When we delve back into the US high school system, we can understand why this is so. The USA has no national curriculum. There are no two-year-long exam systems. Assessment for GPA (Grade Point Average) is highly varied, school to school and state to state. What a student graduating from a high school in New Jersey will have studied – and the level to which they studied it – could be very different from what a peer in Iowa studied. US admissions have to be holistic to take into account this variation. An often-overlooked part of US admissions is the role a High School Profile plays. The Profile is a document giving information and data about the school a student has attended – in many ways, it is the lens that the application is read though, providing context to everything else. So as in the Netherlands, the school system that students are applying from impacts the admissions process that has evolved.
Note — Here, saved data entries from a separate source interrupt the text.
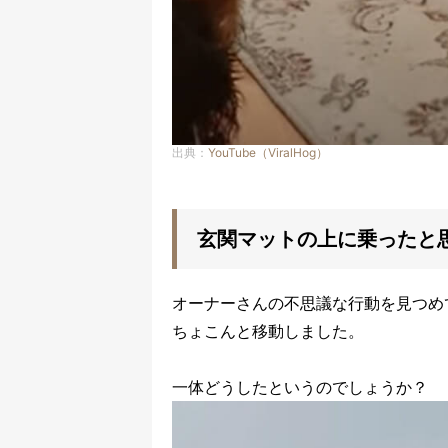
出典：
YouTube（ViralHog）
玄関マットの上に乗ったと
オーナーさんの不思議な行動を見つめて
ちょこんと移動しました。
一体どうしたというのでしょうか？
When we start to look at international comparators, from Ireland to Japan, Germany to Hong Kong, it is all too easy to look solely at the admissions process detached from the cultures that created them. As we consider the future of UCAS, it is essential to accept that our method has evolved based on the very specialised nature of both our secondary and university curricula and the fact that performance in national, content-based exams is so embedded in our culture. With post qualification admissions, post qualification offers or something else on the horizon, it is important to look beyond the pure mechanics and instead focus on the educational culture that created our system which – to my eyes – is world-leading and in precious little need of change.